Remember our zoom call is at 12, so don't forget to bring your reading answers plus your English and maths work. If you are stuck, we are here to help from 11-12. Most importantly it is Red Nose Day so we can't wait to see those hero outfits (nature bear or superman, for example). Mr Bond also has a nose-based quiz for you.
Fancy Dress Friday
Today, as it is Red Nose Day, we are all dressed as our favourite super heroes, so we thought we would have a Joe Wicks style work out together. Same Zoom code and password, bring your energy and your costume and we will do a short workout together from 9:30 until 10.
Time to fill in some missing letters in our spellings today. Below are our spellings with some bits missing, can you fill in the gaps.
in_ _ _ _ ntial
ma_ _ _ _ l
sp_ _ _ al
par _ _ _ _
confid _ _ _ _ _ _
es_ _ _ _ ial
subst _ _ _ _ al
po _ _ _ _ ial
seq _ _ _ _ ial
tor _ _ _ tial
As we have quite a lot to do in our Zoom session today, I will set your English work on here. We will read a little bit more of Clockwork later altogether, so you might want to wait until we have heard a bit more of our story before having a go at the activities below.
Firstly, I would like you to have a think about what has happened in our story so far.
Can you take the events below and put them in the correct order? Some of the events might be happening during our Zoom call today!
One of the key features of this story is the tension that Philip Pullman manages to create. One way to create tension is by withholding information or leaving it up to our imaginations to fill in some of the blanks. One example of this is how Pullman ends Part 1, with Gretl left alone with the animated Sir Ironsoul.

● RECORD EXCERPTS
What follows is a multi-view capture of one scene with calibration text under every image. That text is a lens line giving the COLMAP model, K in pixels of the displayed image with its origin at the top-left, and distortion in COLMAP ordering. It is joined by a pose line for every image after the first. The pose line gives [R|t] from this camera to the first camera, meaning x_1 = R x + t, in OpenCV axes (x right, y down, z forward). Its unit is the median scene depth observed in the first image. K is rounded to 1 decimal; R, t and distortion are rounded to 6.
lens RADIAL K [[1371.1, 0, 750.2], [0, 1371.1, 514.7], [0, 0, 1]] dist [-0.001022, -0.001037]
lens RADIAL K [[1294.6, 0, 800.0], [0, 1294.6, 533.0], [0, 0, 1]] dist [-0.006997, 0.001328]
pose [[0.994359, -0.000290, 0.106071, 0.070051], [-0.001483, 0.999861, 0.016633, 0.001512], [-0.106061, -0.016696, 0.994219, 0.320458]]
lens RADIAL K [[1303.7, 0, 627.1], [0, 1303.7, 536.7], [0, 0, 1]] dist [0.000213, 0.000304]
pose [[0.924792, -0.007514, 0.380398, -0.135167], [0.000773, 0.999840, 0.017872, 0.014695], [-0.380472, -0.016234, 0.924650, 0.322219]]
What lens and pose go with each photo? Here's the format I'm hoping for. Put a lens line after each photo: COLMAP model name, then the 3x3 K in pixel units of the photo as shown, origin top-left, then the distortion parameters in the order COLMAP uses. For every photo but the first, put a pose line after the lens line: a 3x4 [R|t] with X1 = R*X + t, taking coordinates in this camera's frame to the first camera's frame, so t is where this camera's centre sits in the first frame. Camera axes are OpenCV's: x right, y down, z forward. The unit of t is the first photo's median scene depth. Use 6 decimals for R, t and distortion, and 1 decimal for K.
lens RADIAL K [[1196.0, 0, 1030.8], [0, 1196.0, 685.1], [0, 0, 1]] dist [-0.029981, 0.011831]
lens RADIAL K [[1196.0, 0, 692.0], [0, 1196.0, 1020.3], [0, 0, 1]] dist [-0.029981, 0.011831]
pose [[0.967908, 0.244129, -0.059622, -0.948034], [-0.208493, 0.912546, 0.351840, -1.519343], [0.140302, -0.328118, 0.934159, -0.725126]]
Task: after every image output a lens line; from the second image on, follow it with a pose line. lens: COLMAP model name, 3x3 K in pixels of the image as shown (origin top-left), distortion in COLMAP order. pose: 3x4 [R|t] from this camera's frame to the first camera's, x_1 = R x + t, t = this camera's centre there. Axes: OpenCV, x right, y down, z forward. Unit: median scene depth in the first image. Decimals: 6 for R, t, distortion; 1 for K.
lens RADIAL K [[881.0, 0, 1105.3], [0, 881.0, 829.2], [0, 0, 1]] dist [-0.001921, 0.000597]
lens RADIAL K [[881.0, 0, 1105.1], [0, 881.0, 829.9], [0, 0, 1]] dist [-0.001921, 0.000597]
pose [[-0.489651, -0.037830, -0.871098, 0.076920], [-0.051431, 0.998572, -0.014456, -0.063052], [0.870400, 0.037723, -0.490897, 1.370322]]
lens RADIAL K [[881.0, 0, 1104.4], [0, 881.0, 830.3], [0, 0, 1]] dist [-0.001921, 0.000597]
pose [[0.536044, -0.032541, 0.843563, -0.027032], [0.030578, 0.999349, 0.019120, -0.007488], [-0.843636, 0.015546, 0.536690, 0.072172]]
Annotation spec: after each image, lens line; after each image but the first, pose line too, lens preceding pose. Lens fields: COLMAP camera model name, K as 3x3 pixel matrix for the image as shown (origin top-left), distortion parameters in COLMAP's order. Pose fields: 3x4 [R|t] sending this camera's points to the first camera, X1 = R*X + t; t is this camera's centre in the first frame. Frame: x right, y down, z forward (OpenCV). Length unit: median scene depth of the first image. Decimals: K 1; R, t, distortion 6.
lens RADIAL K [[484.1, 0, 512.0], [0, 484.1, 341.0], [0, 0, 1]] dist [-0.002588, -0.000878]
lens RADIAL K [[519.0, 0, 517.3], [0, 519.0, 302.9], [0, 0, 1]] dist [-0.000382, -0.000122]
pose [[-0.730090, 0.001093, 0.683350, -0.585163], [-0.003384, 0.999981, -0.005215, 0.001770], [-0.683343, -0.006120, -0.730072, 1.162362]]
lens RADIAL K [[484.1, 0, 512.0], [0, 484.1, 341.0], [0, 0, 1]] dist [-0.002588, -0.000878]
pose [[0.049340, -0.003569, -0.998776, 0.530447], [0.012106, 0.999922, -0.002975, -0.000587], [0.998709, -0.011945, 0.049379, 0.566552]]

● WHAT TO WORK ON
Repeat the part of the Red Nose Day class post between "Firstly, I would" and "Zoom call today!", inclusive. The lines have no part in this.

● FINISHED EXERCISE
Firstly, I would like you to have a think about what has happened in our story so far.
Can you take the events below and put them in the correct order? Some of the events might be happening during our Zoom call today!